This is an example of one of dozens of breaking / daily news reports Catherine wrote at The Sun. She also covered quick turn-around news about sexual assault cases, mass shootings, hate crimes, elections, student protests, rising sea levels, crumbling homes, car crashes, drug corners, drug overdoses, new youth centers and far too many homicides.
THE BALTIMORE SUN | AUG 26, 2019 | 7:47 PM
Trump Called Baltimore ‘Rat and Rodent Infested’ 4 Months after He Tried Ending the Funding for its Rodent Control
By CATHERINE RENTZ
Rats can have sex 21 times a day. A 5-week-old rat can get pregnant and have up to 12 rat babies. Then her babies can have babies. The pesky math: A breeding pair of rats can produce 15,000 offspring in one year, according to experts.
Such calculations haunt Ken Strong, whose job is to eliminate rats in Baltimore’s public housing.
“If we stop, the rats won’t stop,” said Strong, who has been fighting rats in Baltimore since the 1970s. He is now a special assistant with the Housing Authority.
Strong recently faced another challenge: the Trump administration’s proposal to cut the funding mechanism for his rat extermination program — right before President Donald Trump tweeted that parts of Baltimore were a “rat and rodent infested mess.”
In March, the White House proposed eliminating the Community Development Block Grant, which the housing authority uses to pay for its rat-elimination program and other programs.
Baltimore’s rat program, called HEAL, or the Healthy Elimination of All Pests Longterm, has slashed active burrows across Baltimore’s public housing from 1,836 in 2017 when the program began, to 143 as of the timing of Trump’s tweets at the end of July, Strong said.
Calls to 311 for rat-related problems fell 35% from 5,510 in 2017 to 3,575 in 2019, according to the Department of Public Works, which partners with the housing authority for rat exterminations. Over that same time period, 311 calls for rats in Washington, D.C., grew about 47% from 3,750 calls to 5,500, Strong said.

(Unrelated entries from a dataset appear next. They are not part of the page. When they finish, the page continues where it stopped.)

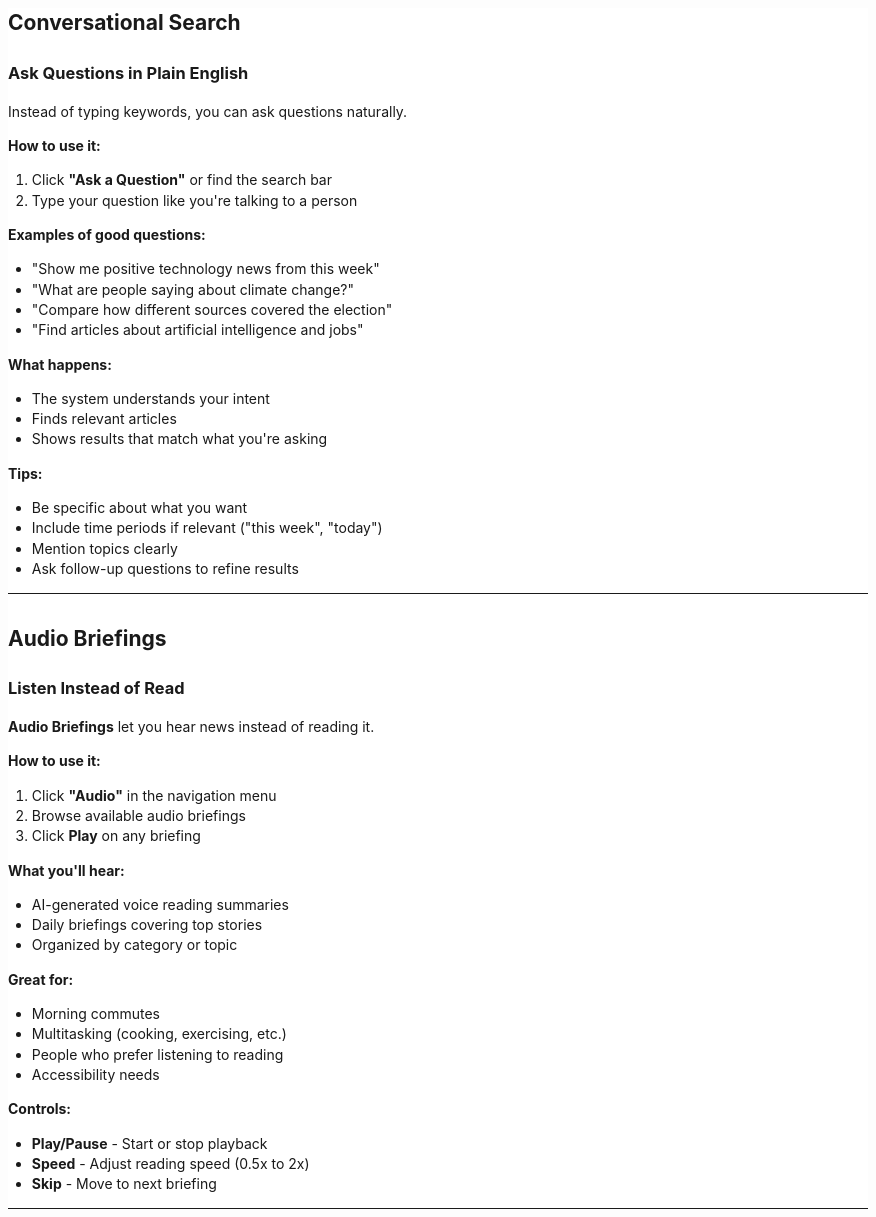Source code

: 
## Conversational Search

### Ask Questions in Plain English

Instead of typing keywords, you can ask questions naturally.

**How to use it:**
1. Click **"Ask a Question"** or find the search bar
2. Type your question like you're talking to a person

**Examples of good questions:**
- "Show me positive technology news from this week"
- "What are people saying about climate change?"
- "Compare how different sources covered the election"
- "Find articles about artificial intelligence and jobs"

**What happens:**
- The system understands your intent
- Finds relevant articles
- Shows results that match what you're asking

**Tips:**
- Be specific about what you want
- Include time periods if relevant ("this week", "today")
- Mention topics clearly
- Ask follow-up questions to refine results

---

## Audio Briefings

### Listen Instead of Read

**Audio Briefings** let you hear news instead of reading it.

**How to use it:**
1. Click **"Audio"** in the navigation menu
2. Browse available audio briefings
3. Click **Play** on any briefing

**What you'll hear:**
- AI-generated voice reading summaries
- Daily briefings covering top stories
- Organized by category or topic

**Great for:**
- Morning commutes
- Multitasking (cooking, exercising, etc.)
- People who prefer listening to reading
- Accessibility needs

**Controls:**
- **Play/Pause** - Start or stop playback
- **Speed** - Adjust reading speed (0.5x to 2x)
- **Skip** - Move to next briefing

---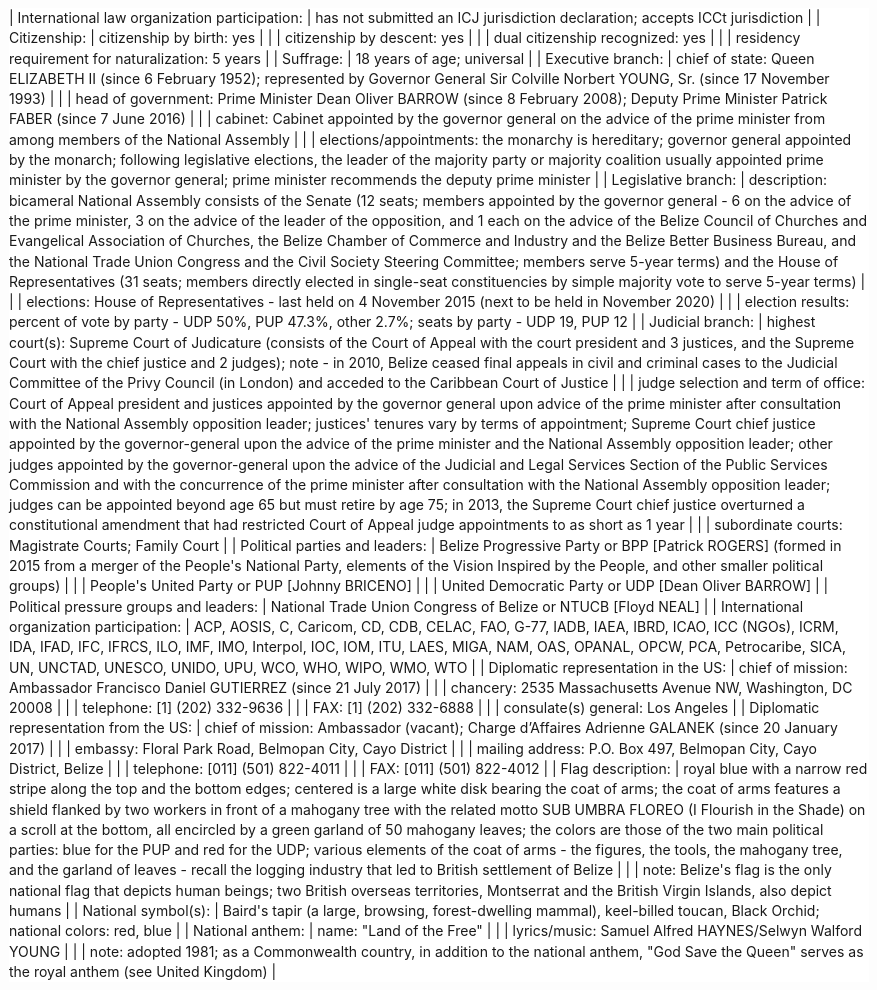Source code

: | International law organization participation: | has not submitted an ICJ jurisdiction declaration; accepts ICCt jurisdiction |
| Citizenship: | citizenship by birth: yes |
| | citizenship by descent: yes |
| | dual citizenship recognized: yes |
| | residency requirement for naturalization: 5 years |
| Suffrage: | 18 years of age; universal |
| Executive branch: | chief of state: Queen ELIZABETH II (since 6 February 1952); represented by Governor General Sir Colville Norbert YOUNG, Sr. (since 17 November 1993) |
| | head of government: Prime Minister Dean Oliver BARROW (since 8 February 2008); Deputy Prime Minister Patrick FABER (since 7 June 2016) |
| | cabinet: Cabinet appointed by the governor general on the advice of the prime minister from among members of the National Assembly |
| | elections/appointments: the monarchy is hereditary; governor general appointed by the monarch; following legislative elections, the leader of the majority party or majority coalition usually appointed prime minister by the governor general; prime minister recommends the deputy prime minister |
| Legislative branch: | description: bicameral National Assembly consists of the Senate (12 seats; members appointed by the governor general - 6 on the advice of the prime minister, 3 on the advice of the leader of the opposition, and 1 each on the advice of the Belize Council of Churches and Evangelical Association of Churches, the Belize Chamber of Commerce and Industry and the Belize Better Business Bureau, and the National Trade Union Congress and the Civil Society Steering Committee; members serve 5-year terms) and the House of Representatives (31 seats; members directly elected in single-seat constituencies by simple majority vote to serve 5-year terms) |
| | elections: House of Representatives - last held on 4 November 2015 (next to be held in November 2020) |
| | election results: percent of vote by party - UDP 50%, PUP 47.3%, other 2.7%; seats by party - UDP 19, PUP 12 |
| Judicial branch: | highest court(s): Supreme Court of Judicature (consists of the Court of Appeal with the court president and 3 justices, and the Supreme Court with the chief justice and 2 judges); note - in 2010, Belize ceased final appeals in civil and criminal cases to the Judicial Committee of the Privy Council (in London) and acceded to the Caribbean Court of Justice |
| | judge selection and term of office: Court of Appeal president and justices appointed by the governor general upon advice of the prime minister after consultation with the National Assembly opposition leader; justices' tenures vary by terms of appointment; Supreme Court chief justice appointed by the governor-general upon the advice of the prime minister and the National Assembly opposition leader; other judges appointed by the governor-general upon the advice of the Judicial and Legal Services Section of the Public Services Commission and with the concurrence of the prime minister after consultation with the National Assembly opposition leader; judges can be appointed beyond age 65 but must retire by age 75; in 2013, the Supreme Court chief justice overturned a constitutional amendment that had restricted Court of Appeal judge appointments to as short as 1 year |
| | subordinate courts: Magistrate Courts; Family Court |
| Political parties and leaders: | Belize Progressive Party or BPP [Patrick ROGERS] (formed in 2015 from a merger of the People's National Party, elements of the Vision Inspired by the People, and other smaller political groups) |
| | People's United Party or PUP [Johnny BRICENO] |
| | United Democratic Party or UDP [Dean Oliver BARROW] |
| Political pressure groups and leaders: | National Trade Union Congress of Belize or NTUCB [Floyd NEAL] |
| International organization participation: | ACP, AOSIS, C, Caricom, CD, CDB, CELAC, FAO, G-77, IADB, IAEA, IBRD, ICAO, ICC (NGOs), ICRM, IDA, IFAD, IFC, IFRCS, ILO, IMF, IMO, Interpol, IOC, IOM, ITU, LAES, MIGA, NAM, OAS, OPANAL, OPCW, PCA, Petrocaribe, SICA, UN, UNCTAD, UNESCO, UNIDO, UPU, WCO, WHO, WIPO, WMO, WTO |
| Diplomatic representation in the US: | chief of mission: Ambassador Francisco Daniel GUTIERREZ (since 21 July 2017) |
| | chancery: 2535 Massachusetts Avenue NW, Washington, DC 20008 |
| | telephone: [1] (202) 332-9636 |
| | FAX: [1] (202) 332-6888 |
| | consulate(s) general: Los Angeles |
| Diplomatic representation from the US: | chief of mission: Ambassador (vacant); Charge d’Affaires Adrienne GALANEK (since 20 January 2017) |
| | embassy: Floral Park Road, Belmopan City, Cayo District |
| | mailing address: P.O. Box 497, Belmopan City, Cayo District, Belize |
| | telephone: [011] (501) 822-4011 |
| | FAX: [011] (501) 822-4012 |
| Flag description: | royal blue with a narrow red stripe along the top and the bottom edges; centered is a large white disk bearing the coat of arms; the coat of arms features a shield flanked by two workers in front of a mahogany tree with the related motto SUB UMBRA FLOREO (I Flourish in the Shade) on a scroll at the bottom, all encircled by a green garland of 50 mahogany leaves; the colors are those of the two main political parties: blue for the PUP and red for the UDP; various elements of the coat of arms - the figures, the tools, the mahogany tree, and the garland of leaves - recall the logging industry that led to British settlement of Belize |
| | note: Belize's flag is the only national flag that depicts human beings; two British overseas territories, Montserrat and the British Virgin Islands, also depict humans |
| National symbol(s): | Baird's tapir (a large, browsing, forest-dwelling mammal), keel-billed toucan, Black Orchid; national colors: red, blue |
| National anthem: | name: "Land of the Free" |
| | lyrics/music: Samuel Alfred HAYNES/Selwyn Walford YOUNG |
| | note: adopted 1981; as a Commonwealth country, in addition to the national anthem, "God Save the Queen" serves as the royal anthem (see United Kingdom) |
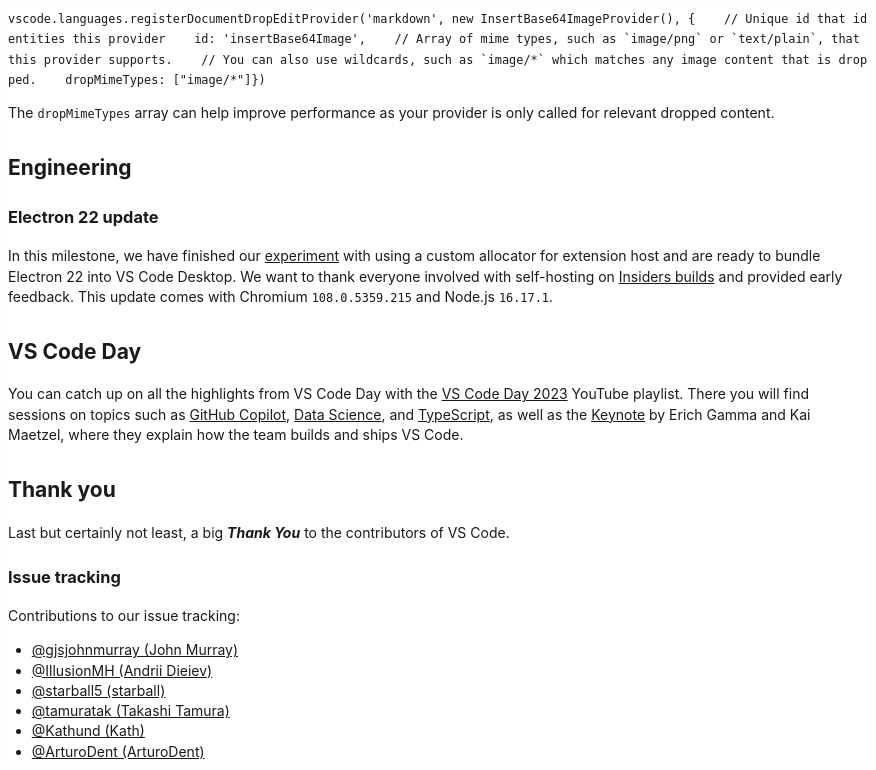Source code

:     vscode.languages.registerDocumentDropEditProvider('markdown', new InsertBase64ImageProvider(), {    // Unique id that identities this provider    id: 'insertBase64Image',    // Array of mime types, such as `image/png` or `text/plain`, that this provider supports.    // You can also use wildcards, such as `image/*` which matches any image content that is dropped.    dropMimeTypes: ["image/*"]})
    

The `dropMimeTypes` array can help improve performance as your provider is only called for relevant dropped content.

Engineering
-----------

### Electron 22 update

In this milestone, we have finished our [experiment](https://code.visualstudio.com/updates/v1_77#_exploring-custom-memory-allocator-for-the-extension-host "https://code.visualstudio.com/updates/v1_77#_exploring-custom-memory-allocator-for-the-extension-host") with using a custom allocator for extension host and are ready to bundle Electron 22 into VS Code Desktop. We want to thank everyone involved with self-hosting on [Insiders builds](https://code.visualstudio.com/insiders "https://code.visualstudio.com/insiders") and provided early feedback. This update comes with Chromium `108.0.5359.215` and Node.js `16.17.1`.

VS Code Day
-----------

You can catch up on all the highlights from VS Code Day with the [VS Code Day 2023](https://www.youtube.com/playlist?list=PLj6YeMhvp2S7hWnmPEcxsSPEB0FLHqi0j "https://www.youtube.com/playlist?list=PLj6YeMhvp2S7hWnmPEcxsSPEB0FLHqi0j") YouTube playlist. There you will find sessions on topics such as [GitHub Copilot](https://www.youtube.com/watch?v=9ZQ4yMl7rHw&list=PLj6YeMhvp2S7hWnmPEcxsSPEB0FLHqi0j&index=3 "https://www.youtube.com/watch?v=9ZQ4yMl7rHw&list=PLj6YeMhvp2S7hWnmPEcxsSPEB0FLHqi0j&index=3"), [Data Science](https://www.youtube.com/watch?v=3JvIS2lvkqQ&list=PLj6YeMhvp2S7hWnmPEcxsSPEB0FLHqi0j&index=8 "https://www.youtube.com/watch?v=3JvIS2lvkqQ&list=PLj6YeMhvp2S7hWnmPEcxsSPEB0FLHqi0j&index=8"), and [TypeScript](https://www.youtube.com/watch?v=HalycM9tSNM&list=PLj6YeMhvp2S7hWnmPEcxsSPEB0FLHqi0j&index=4 "https://www.youtube.com/watch?v=HalycM9tSNM&list=PLj6YeMhvp2S7hWnmPEcxsSPEB0FLHqi0j&index=4"), as well as the [Keynote](https://www.youtube.com/watch?v=sBzLV8GJSJ4&list=PLj6YeMhvp2S7hWnmPEcxsSPEB0FLHqi0j&index=2 "https://www.youtube.com/watch?v=sBzLV8GJSJ4&list=PLj6YeMhvp2S7hWnmPEcxsSPEB0FLHqi0j&index=2") by Erich Gamma and Kai Maetzel, where they explain how the team builds and ships VS Code.

Thank you
---------

Last but certainly not least, a big _**Thank You**_ to the contributors of VS Code.

### Issue tracking

Contributions to our issue tracking:

*   [@gjsjohnmurray (John Murray)](https://github.com/gjsjohnmurray "https://github.com/gjsjohnmurray")
*   [@IllusionMH (Andrii Dieiev)](https://github.com/IllusionMH "https://github.com/IllusionMH")
*   [@starball5 (starball)](https://github.com/starball5 "https://github.com/starball5")
*   [@tamuratak (Takashi Tamura)](https://github.com/tamuratak "https://github.com/tamuratak")
*   [@Kathund (Kath)](https://github.com/Kathund "https://github.com/Kathund")
*   [@ArturoDent (ArturoDent)](https://github.com/ArturoDent "https://github.com/ArturoDent")
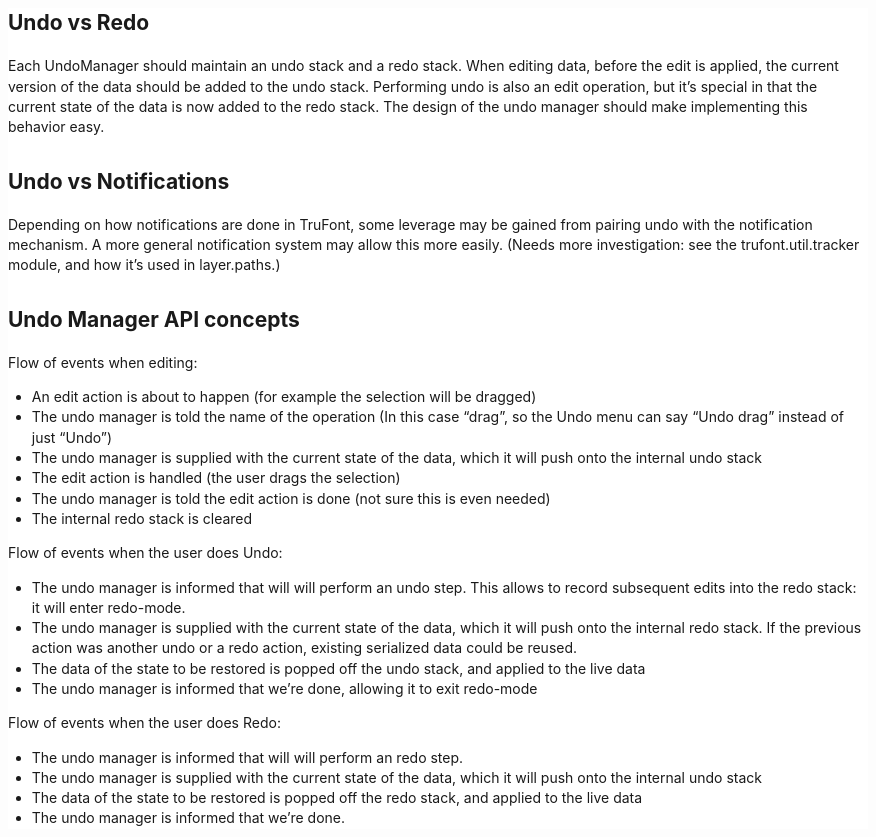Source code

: ## Undo vs Redo

Each UndoManager should maintain an undo stack and a redo stack. When
editing data, before the edit is applied, the current version of the data
should be added to the undo stack. Performing undo is also an edit
operation, but it’s special in that the current state of the data is now
added to the redo stack. The design of the undo manager should make
implementing this behavior easy.

## Undo vs Notifications

Depending on how notifications are done in TruFont, some leverage may be
gained from pairing undo with the notification mechanism. A more general
notification system may allow this more easily. (Needs more
investigation: see the trufont.util.tracker module, and how it’s used in
layer.paths.)

## Undo Manager API concepts

Flow of events when editing:

- An edit action is about to happen (for example the selection will be
  dragged)
- The undo manager is told the name of the operation (In this case
  “drag”, so the Undo menu can say “Undo drag” instead of just “Undo”)
- The undo manager is supplied with the current state of the data, which
  it will push onto the internal undo stack
- The edit action is handled (the user drags the selection)
- The undo manager is told the edit action is done (not sure this is even
  needed)
- The internal redo stack is cleared

Flow of events when the user does Undo:

- The undo manager is informed that will will perform an undo step. This
  allows to record subsequent edits into the redo stack: it will enter
  redo-mode.
- The undo manager is supplied with the current state of the data, which
  it will push onto the internal redo stack. If the previous action was
  another undo or a redo action, existing serialized data could be
  reused.
- The data of the state to be restored is popped off the undo stack, and
  applied to the live data
- The undo manager is informed that we’re done, allowing it to exit
  redo-mode

Flow of events when the user does Redo:

- The undo manager is informed that will will perform an redo step.
- The undo manager is supplied with the current state of the data, which
  it will push onto the internal undo stack
- The data of the state to be restored is popped off the redo stack, and
  applied to the live data
- The undo manager is informed that we’re done.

Four months after the Trump administration called for ending the grant program that funds rat extermination in Baltimore, Trump wrote “no human being would want to live there” in a series of tweets criticizing Rep. Elijah Cummings’ district.
Baltimore’s Housing Authority received $300,000 in block grants for HEAL during its first two years of operation. It has applied for an additional $50,000 to keep the program going, according to a Baltimore Department of Housing and Community Development spokesperson.
Support to keep the program going is important, Strong said.
“The successful control of rats has to be consistent," Strong said. "You have to stay on top of them because they spread so quickly and are so resilient.”
The Community Development Block Grant program, which funded $22 million of improvements in Baltimore last year, is incredibly popular across the country. The Nixon administration initiated the federal grant program in the early 1970s as a way to give more local control over federal housing funds. Its main goal is to ensure “decent affordable housing,” but it also provides after-school programs to low-income children and assistance on closing costs to purchase homes.
Currently, every congressional district receives or has access to the program’s funds, according to an April 4 letter written by a bipartisan coalition of Congressional members in reaction to the president’s budget proposal.
Cummings, who was the subject of ridicule in Trump’s tweet storm about Baltimore, signed the letter that urged Congress to retain the grant program’s funding. In the end, Cummings and Congress won. The grant fund was reinstated in full this summer when Congress passed the appropriations bill.
The U.S. Department of Housing and Urban Development still has to approve funding for the rat program this year, according to a city spokesperson. Dr. Ben Carson, Baltimore’s former star surgeon and current secretary of HUD, reportedly had little to say at an April congressional hearing in response to the bipartisan criticism of the administration’s proposed budget cuts.
A spokesperson for the department said the approval of the funding for HEAL is largely administrative; if the program’s funding had been approved in the past, it likely will be approved again.